The kit contains the usual necessary supplies — medication, antiseptics, surgical blades, mucus extractors and sterile gloves — that birthing kits in the rest of the developing world do.
But the Brown Button Foundation’s packs also provide four tablets that other supply kits — including those made available by government — do not.
The pills are life-saving and on the WHO’s essential medicines list to prevent and treat excessive bleeding during birth. But they have also caused a backlash from men in the deeply conservative and religious north.
It was two years ago, after Jaiyeoba listened to birth attendants in northern Nigeria explain their methods of stopping postpartum haemorrhages, that she introduced the drug misoprostol into the kits.
One woman said that she prayed to God when her patient began bleeding after giving birth.
Another “asked women to sit on a high chair and close their legs in the hope that their bleeding would stop”, Jaiyeoba told Bhekisisa.

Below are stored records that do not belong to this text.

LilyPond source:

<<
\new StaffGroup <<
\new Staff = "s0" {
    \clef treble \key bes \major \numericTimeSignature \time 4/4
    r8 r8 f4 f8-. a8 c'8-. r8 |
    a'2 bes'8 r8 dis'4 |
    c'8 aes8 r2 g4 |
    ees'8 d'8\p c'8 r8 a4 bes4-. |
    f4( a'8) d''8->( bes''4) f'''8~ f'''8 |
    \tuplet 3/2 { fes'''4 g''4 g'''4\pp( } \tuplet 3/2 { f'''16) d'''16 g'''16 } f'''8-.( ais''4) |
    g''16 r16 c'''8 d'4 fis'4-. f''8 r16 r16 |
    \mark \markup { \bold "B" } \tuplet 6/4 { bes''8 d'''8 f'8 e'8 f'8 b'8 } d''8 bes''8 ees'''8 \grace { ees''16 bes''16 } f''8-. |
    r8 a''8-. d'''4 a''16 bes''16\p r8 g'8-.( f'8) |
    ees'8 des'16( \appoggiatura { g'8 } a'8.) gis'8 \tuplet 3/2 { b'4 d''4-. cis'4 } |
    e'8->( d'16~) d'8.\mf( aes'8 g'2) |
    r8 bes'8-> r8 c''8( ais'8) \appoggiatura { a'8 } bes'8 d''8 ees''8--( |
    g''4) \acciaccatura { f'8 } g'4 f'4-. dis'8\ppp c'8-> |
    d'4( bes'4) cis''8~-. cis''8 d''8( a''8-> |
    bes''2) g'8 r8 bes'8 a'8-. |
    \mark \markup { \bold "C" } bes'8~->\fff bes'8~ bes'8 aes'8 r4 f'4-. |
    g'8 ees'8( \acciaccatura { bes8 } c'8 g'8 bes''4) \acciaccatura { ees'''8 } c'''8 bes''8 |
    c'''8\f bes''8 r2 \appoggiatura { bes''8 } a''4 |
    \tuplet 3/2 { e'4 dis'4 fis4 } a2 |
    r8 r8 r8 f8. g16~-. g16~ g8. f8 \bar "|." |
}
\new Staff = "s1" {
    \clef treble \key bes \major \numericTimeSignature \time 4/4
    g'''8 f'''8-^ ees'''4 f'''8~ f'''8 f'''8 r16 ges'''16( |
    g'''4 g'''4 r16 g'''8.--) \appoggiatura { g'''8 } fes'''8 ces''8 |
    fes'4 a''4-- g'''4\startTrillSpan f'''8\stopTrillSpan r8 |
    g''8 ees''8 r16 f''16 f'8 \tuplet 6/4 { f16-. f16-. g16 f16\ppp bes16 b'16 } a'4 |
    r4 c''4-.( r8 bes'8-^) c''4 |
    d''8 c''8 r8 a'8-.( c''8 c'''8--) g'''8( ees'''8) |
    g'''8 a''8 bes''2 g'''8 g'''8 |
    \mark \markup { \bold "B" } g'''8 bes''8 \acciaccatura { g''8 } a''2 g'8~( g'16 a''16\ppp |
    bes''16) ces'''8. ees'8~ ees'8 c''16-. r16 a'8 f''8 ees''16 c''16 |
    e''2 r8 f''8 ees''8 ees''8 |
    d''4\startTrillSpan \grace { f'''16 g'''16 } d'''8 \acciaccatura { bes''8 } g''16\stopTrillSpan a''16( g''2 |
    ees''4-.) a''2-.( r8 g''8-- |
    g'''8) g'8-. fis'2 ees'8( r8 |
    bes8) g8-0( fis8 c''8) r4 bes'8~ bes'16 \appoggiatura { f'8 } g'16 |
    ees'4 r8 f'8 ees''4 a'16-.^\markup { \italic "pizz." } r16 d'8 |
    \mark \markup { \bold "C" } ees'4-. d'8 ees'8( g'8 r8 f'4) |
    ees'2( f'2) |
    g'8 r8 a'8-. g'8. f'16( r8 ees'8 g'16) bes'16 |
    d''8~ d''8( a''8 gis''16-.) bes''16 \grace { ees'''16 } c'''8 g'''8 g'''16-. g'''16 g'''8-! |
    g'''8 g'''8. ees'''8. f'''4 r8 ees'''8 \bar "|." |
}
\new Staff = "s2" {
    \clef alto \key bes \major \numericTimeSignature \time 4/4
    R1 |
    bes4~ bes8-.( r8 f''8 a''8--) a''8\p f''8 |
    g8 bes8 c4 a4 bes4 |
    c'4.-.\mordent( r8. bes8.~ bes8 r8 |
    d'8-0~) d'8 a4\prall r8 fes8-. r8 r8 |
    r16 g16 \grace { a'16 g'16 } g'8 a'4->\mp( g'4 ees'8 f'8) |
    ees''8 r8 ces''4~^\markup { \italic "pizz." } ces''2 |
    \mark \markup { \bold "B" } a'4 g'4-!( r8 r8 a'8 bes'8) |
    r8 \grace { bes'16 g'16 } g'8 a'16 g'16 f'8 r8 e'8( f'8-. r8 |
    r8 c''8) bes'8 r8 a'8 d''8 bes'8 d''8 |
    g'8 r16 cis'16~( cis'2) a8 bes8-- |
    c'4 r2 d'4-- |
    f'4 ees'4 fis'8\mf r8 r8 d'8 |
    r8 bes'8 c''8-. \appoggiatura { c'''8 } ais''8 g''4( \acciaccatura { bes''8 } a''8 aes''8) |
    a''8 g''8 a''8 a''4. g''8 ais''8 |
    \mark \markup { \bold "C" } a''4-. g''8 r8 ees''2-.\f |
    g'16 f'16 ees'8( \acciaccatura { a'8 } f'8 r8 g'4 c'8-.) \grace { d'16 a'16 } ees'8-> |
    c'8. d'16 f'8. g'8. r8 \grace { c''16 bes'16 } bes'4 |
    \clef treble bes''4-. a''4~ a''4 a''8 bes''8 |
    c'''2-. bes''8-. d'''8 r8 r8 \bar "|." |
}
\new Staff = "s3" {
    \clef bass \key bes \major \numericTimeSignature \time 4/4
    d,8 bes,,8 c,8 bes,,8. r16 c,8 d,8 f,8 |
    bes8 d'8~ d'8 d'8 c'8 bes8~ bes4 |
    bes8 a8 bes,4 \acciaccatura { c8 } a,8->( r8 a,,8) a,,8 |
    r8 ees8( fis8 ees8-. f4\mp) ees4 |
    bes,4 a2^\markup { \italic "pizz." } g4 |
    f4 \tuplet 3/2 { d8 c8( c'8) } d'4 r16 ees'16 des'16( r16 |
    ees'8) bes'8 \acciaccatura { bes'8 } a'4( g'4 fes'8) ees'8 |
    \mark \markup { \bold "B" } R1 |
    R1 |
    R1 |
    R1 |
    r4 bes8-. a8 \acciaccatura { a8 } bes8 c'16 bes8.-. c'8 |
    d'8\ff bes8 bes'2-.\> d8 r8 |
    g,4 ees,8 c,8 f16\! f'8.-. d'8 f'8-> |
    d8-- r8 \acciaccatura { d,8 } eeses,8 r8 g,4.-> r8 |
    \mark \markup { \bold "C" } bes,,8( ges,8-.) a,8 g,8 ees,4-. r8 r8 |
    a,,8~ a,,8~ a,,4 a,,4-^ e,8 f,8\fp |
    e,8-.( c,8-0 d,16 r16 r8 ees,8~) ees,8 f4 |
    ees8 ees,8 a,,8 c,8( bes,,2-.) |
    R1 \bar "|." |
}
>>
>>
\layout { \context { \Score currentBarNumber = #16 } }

The WHO recommends the use of misoprostol for the prevention of postpartum haemorrhage where the drug oxytocin is not available. It is ideal for use in low-resource settings as it is cheap, widely available and does not need to be refrigerated.
Misoprostol is approved for community-wide distribution across Nigeria for the treatment and prevention of postpartum haemorrhage, but it has also been added to the WHO’s essential medicines list for use as part of medical abortions.
For an abortion, the WHO recommends three repeat doses (of four tablets) at intervals of at least three hours. But the Mother’s Delivery Kits only contain four tablets and are available for sale under strict rules: only one kit per pregnant woman.
“In many communities they don’t want it. They believe it is an abortion drug,” Jaiyeoba says.
“In one state where we attempted to bring in the delivery kits, in the first month it was a total no. They actually put a stop to the whole [training] programme. They hated misoprostol so much that they wanted to put a stop to it. They didn’t care about the women who where dying from postpartum haemorrhages.”
“The second month was better,” she says. It was because the Brown Button Foundation agreed to make misoprostol available only to trained community health workers. Traditional birth attendants who require the drug for their patients have to go to them to access it.
In areas where Jaiyeoba has been able to negotiate the distribution of the Mother’s Delivery Kits prior to labour, she says, women have been given “the power to make decisions, the power to make contributions towards something that affects them”.
“They don’t have a lot of opportunities to do things or determine what they want to do with their lives.”
Even though Jaiyeoba has to pilot the training and use of kits every time the foundation goes to a new state, it has distributed 400 000 birthing kits to women in 30 of Nigeria’s 36 states.
Although some women may not understand the benefits of the kits, Jaiyeoba explains, the birth attendants who have been trained by the foundation do.
Sulaimon fortunately never needed to use the misoprostol when Junaid gave birth to Stephanie. He aided the baby’s delivery with the help of the surgical tools and medicinal supplies in the kit Junaid had bought.
“I learned a lot from the training,” Sulaimon says. “I use it every day. We have positive results now. [It is] so easy.”